Afghan director Shahrbanoo Sadat, who recently managed to escape her home country, gave a masterclass at the San Sebastian Film Festival where she talked about the history of cinema in her country; revealed her guilt about being evacuated and debated the issues facing women filmmakers from the country.
She also feels that the situation in Afghanistan could eventually see filmmakers take the opportunity to tell their own stories and not feel dictated to by governments or ruling bodies. But this is clearly some way off, she stressed.
She also admits to feeling conflicted about having managed to be evacuated, and wishes to an extent she was back in Kabul protesting alongside other women about the Taliban.
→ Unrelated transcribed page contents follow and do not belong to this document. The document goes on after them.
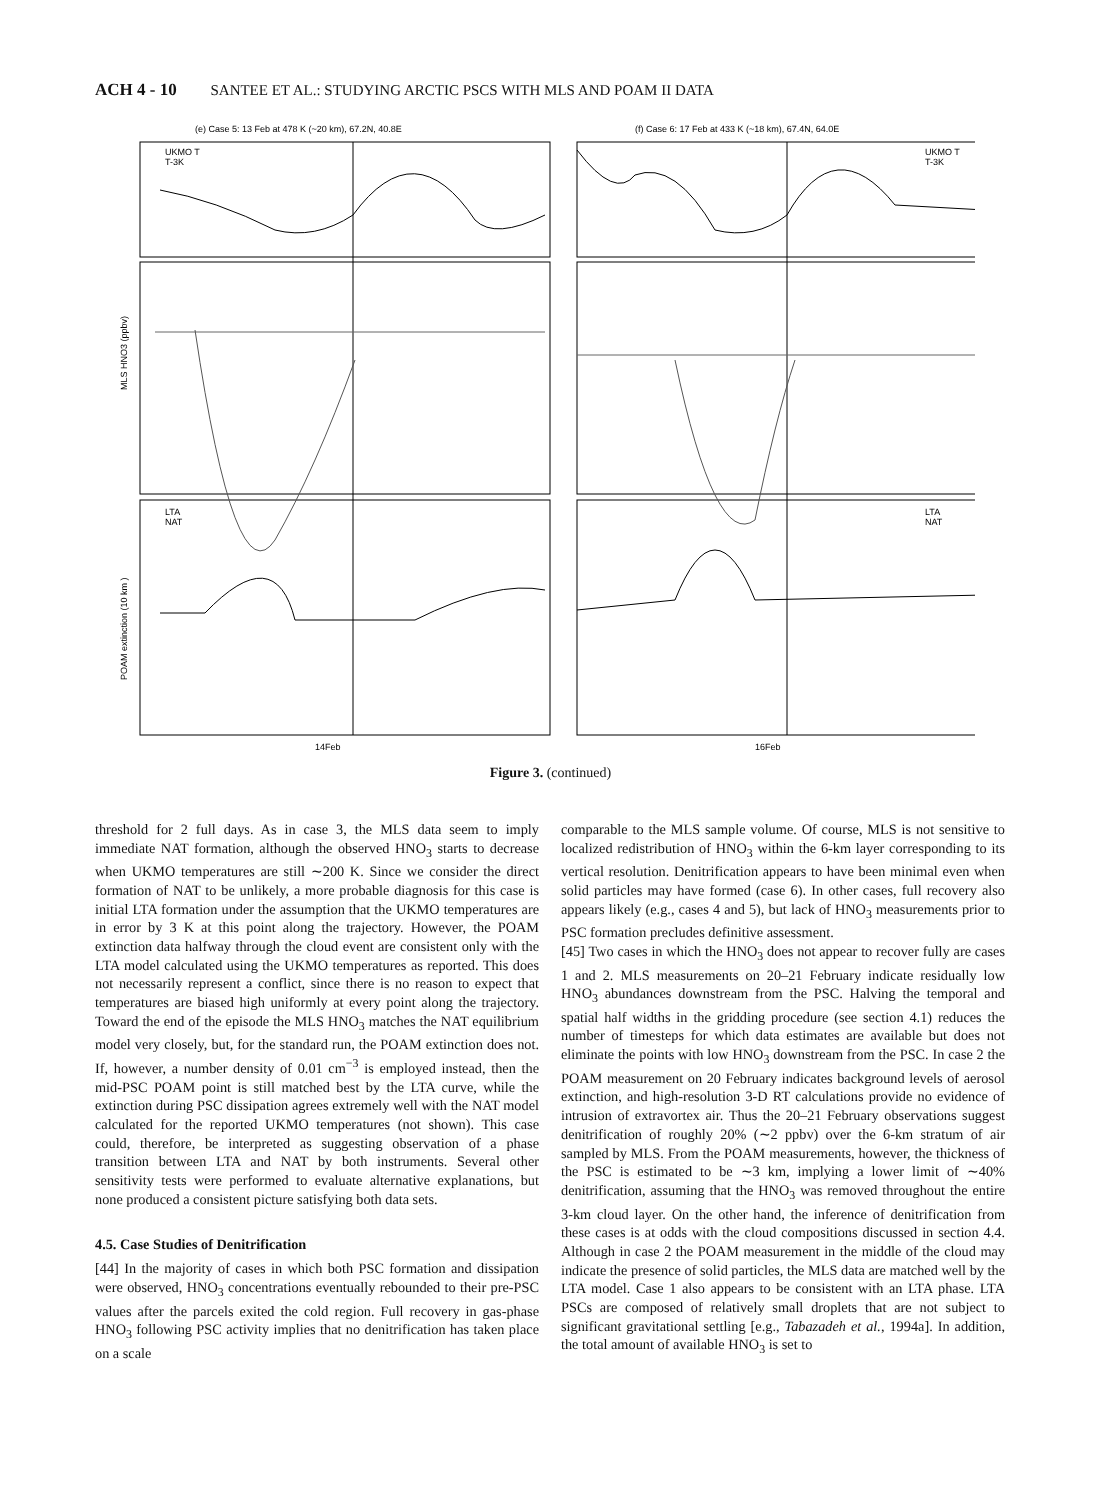ACH 4 - 10 SANTEE ET AL.: STUDYING ARCTIC PSCS WITH MLS AND POAM II DATA
(e) Case 5: 13 Feb at 478 K (~20 km), 67.2N, 40.8E
(f) Case 6: 17 Feb at 433 K (~18 km), 67.4N, 64.0E
14Feb
16Feb
UKMO T
T-3K
UKMO T
T-3K
LTA
NAT
LTA
NAT
MLS HNO3 (ppbv)
POAM extinction (10 km )
Figure 3. (continued)
threshold for 2 full days. As in case 3, the MLS data seem to imply immediate NAT formation, although the observed HNO<sub>3</sub> starts to decrease when UKMO temperatures are still ∼200 K. Since we consider the direct formation of NAT to be unlikely, a more probable diagnosis for this case is initial LTA formation under the assumption that the UKMO temperatures are in error by 3 K at this point along the trajectory. However, the POAM extinction data halfway through the cloud event are consistent only with the LTA model calculated using the UKMO temperatures as reported. This does not necessarily represent a conflict, since there is no reason to expect that temperatures are biased high uniformly at every point along the trajectory. Toward the end of the episode the MLS HNO<sub>3</sub> matches the NAT equilibrium model very closely, but, for the standard run, the POAM extinction does not. If, however, a number density of 0.01 cm<sup>−3</sup> is employed instead, then the mid-PSC POAM point is still matched best by the LTA curve, while the extinction during PSC dissipation agrees extremely well with the NAT model calculated for the reported UKMO temperatures (not shown). This case could, therefore, be interpreted as suggesting observation of a phase transition between LTA and NAT by both instruments. Several other sensitivity tests were performed to evaluate alternative explanations, but none produced a consistent picture satisfying both data sets.
4.5. Case Studies of Denitrification
[44] In the majority of cases in which both PSC formation and dissipation were observed, HNO<sub>3</sub> concentrations eventually rebounded to their pre-PSC values after the parcels exited the cold region. Full recovery in gas-phase HNO<sub>3</sub> following PSC activity implies that no denitrification has taken place on a scale
comparable to the MLS sample volume. Of course, MLS is not sensitive to localized redistribution of HNO<sub>3</sub> within the 6-km layer corresponding to its vertical resolution. Denitrification appears to have been minimal even when solid particles may have formed (case 6). In other cases, full recovery also appears likely (e.g., cases 4 and 5), but lack of HNO<sub>3</sub> measurements prior to PSC formation precludes definitive assessment.
[45] Two cases in which the HNO<sub>3</sub> does not appear to recover fully are cases 1 and 2. MLS measurements on 20–21 February indicate residually low HNO<sub>3</sub> abundances downstream from the PSC. Halving the temporal and spatial half widths in the gridding procedure (see section 4.1) reduces the number of timesteps for which data estimates are available but does not eliminate the points with low HNO<sub>3</sub> downstream from the PSC. In case 2 the POAM measurement on 20 February indicates background levels of aerosol extinction, and high-resolution 3-D RT calculations provide no evidence of intrusion of extravortex air. Thus the 20–21 February observations suggest denitrification of roughly 20% (∼2 ppbv) over the 6-km stratum of air sampled by MLS. From the POAM measurements, however, the thickness of the PSC is estimated to be ∼3 km, implying a lower limit of ∼40% denitrification, assuming that the HNO<sub>3</sub> was removed throughout the entire 3-km cloud layer. On the other hand, the inference of denitrification from these cases is at odds with the cloud compositions discussed in section 4.4. Although in case 2 the POAM measurement in the middle of the cloud may indicate the presence of solid particles, the MLS data are matched well by the LTA model. Case 1 also appears to be consistent with an LTA phase. LTA PSCs are composed of relatively small droplets that are not subject to significant gravitational settling [e.g., Tabazadeh et al., 1994a]. In addition, the total amount of available HNO<sub>3</sub> is set to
She said that during the Russian control of the Afghanistan and during the years of the last Taliban rule the only films made were pure propaganda, but also feels that when the international community pushed out the Taliban and started spending in the country through cultural platform the films being made were probably still ‘propaganda’ of a different kind. She said: ”They (filmmakers) had to make movies about women’s rights…about elections and drugs and these kind of subjects.”
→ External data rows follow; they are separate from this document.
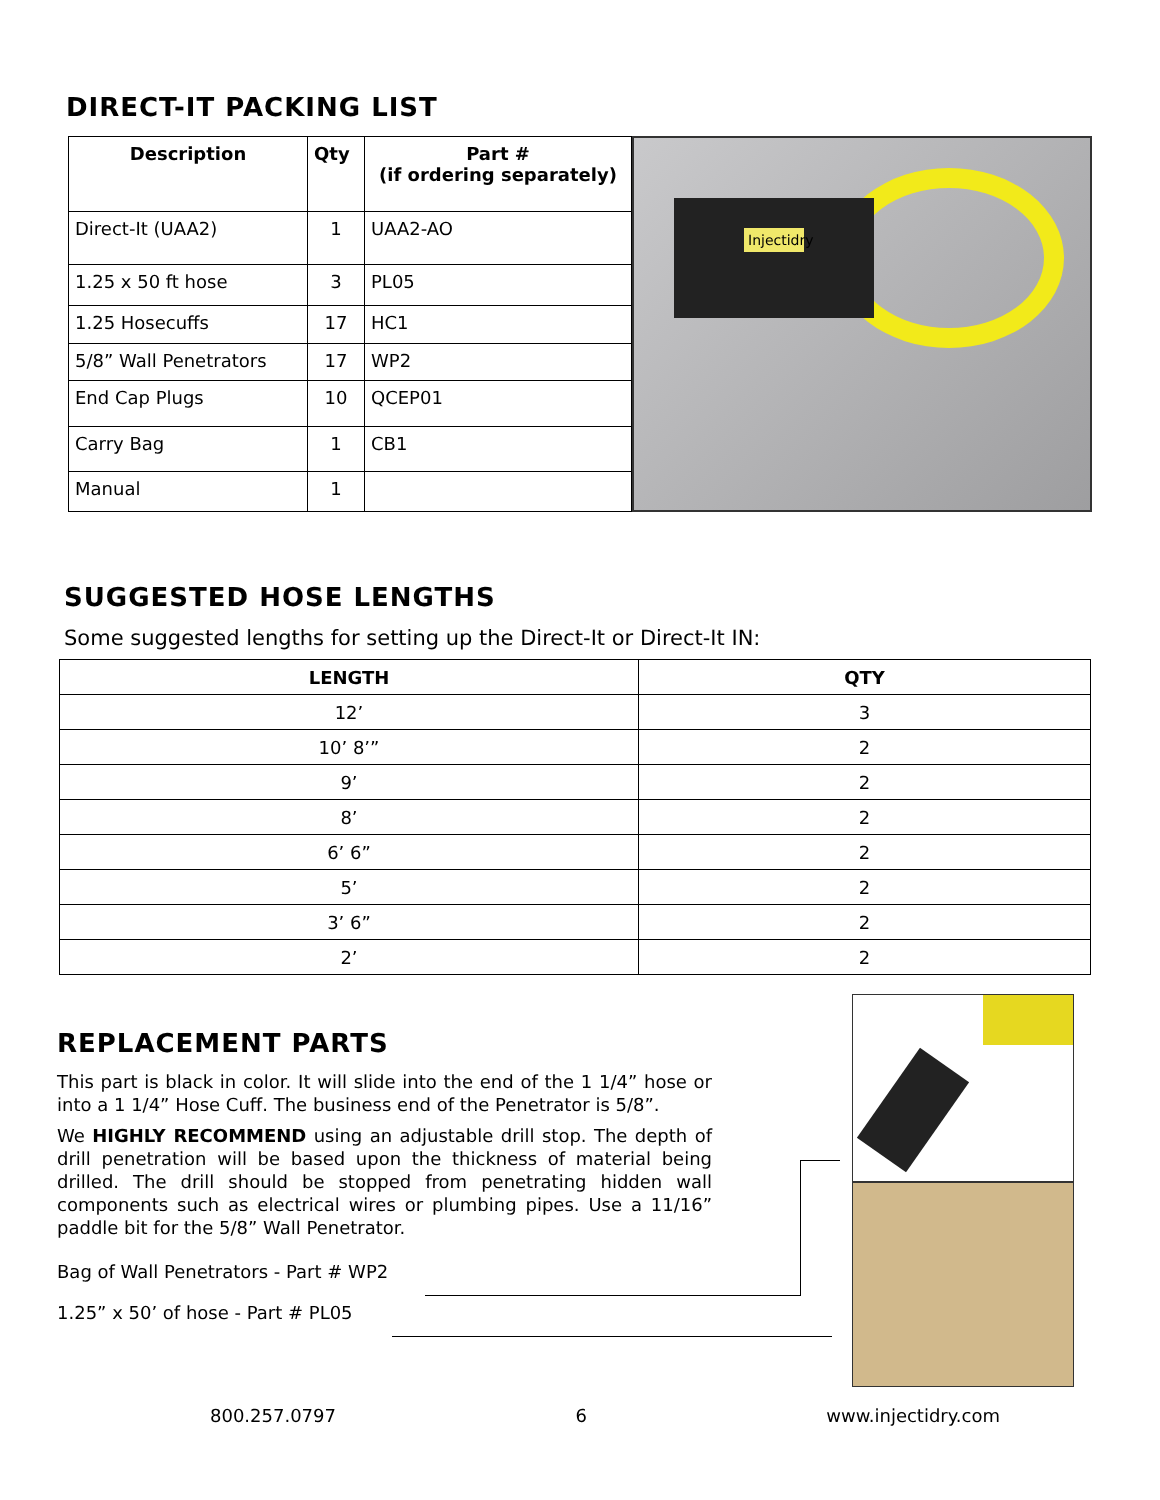DIRECT-IT PACKING LIST
| Description | Qty | Part # (if ordering separately) |
| --- | --- | --- |
| Direct-It (UAA2) | 1 | UAA2-AO |
| 1.25 x 50 ft hose | 3 | PL05 |
| 1.25 Hosecuffs | 17 | HC1 |
| 5/8” Wall Penetrators | 17 | WP2 |
| End Cap Plugs | 10 | QCEP01 |
| Carry Bag | 1 | CB1 |
| Manual | 1 | |
Injectidry
SUGGESTED HOSE LENGTHS
Some suggested lengths for setting up the Direct-It or Direct-It IN:
| LENGTH | QTY |
| --- | --- |
| 12’ | 3 |
| 10’ 8’” | 2 |
| 9’ | 2 |
| 8’ | 2 |
| 6’ 6” | 2 |
| 5’ | 2 |
| 3’ 6” | 2 |
| 2’ | 2 |
REPLACEMENT PARTS
This part is black in color. It will slide into the end of the 1 1/4” hose or into a 1 1/4” Hose Cuff. The business end of the Penetrator is 5/8”.
We HIGHLY RECOMMEND using an adjustable drill stop. The depth of drill penetration will be based upon the thickness of material being drilled. The drill should be stopped from penetrating hidden wall components such as electrical wires or plumbing pipes. Use a 11/16” paddle bit for the 5/8” Wall Penetrator.
Bag of Wall Penetrators - Part # WP2
1.25” x 50’ of hose - Part # PL05
800.257.0797 6 www.injectidry.com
She added that she was dreaming of a time – hopefully sooner rather than later – when “filmmakers can feel confident with their stories - with our stories - and just make films that are relevant to the culture, to the audience, and that really carry the values of Afghan society and which Afghan people can feel proud watching them.”
She talked loosely about her plans to make a romantic comedy titled Kabul Jam set against the backdrop of the Afghan middle-class and a woman who falls in love with a married man twice her age, but admits that her story was set in the pre-Taliban regime. “So this means it would not be set in the present time,” she admits, but adds that she is “questioning if I am more useful making the film, or if I'm more useful going back to Kabul.”
She added: “I think the situation in Afghanistan at the moment is really, really, hopeless. But I also believe that Taliban cannot keep hold for a very long time because people have changed, and women have changed -you can see footage from demonstrations in Kabul and women are on the frontline and it made me really proud.”
Shahrbanoo Sadat's debut film, Wolf and Sheep (2016),was selected and awarded at the Cannes Directors' Fortnight, as was her second film, the sequel The Orphanage (2019. She was the youngest director to have been selected for the Cannes Cinéfondation script residency, and her films have also been programmed at festivals around the world, includingRotterdam, Locarno, Busan, Chicago and London.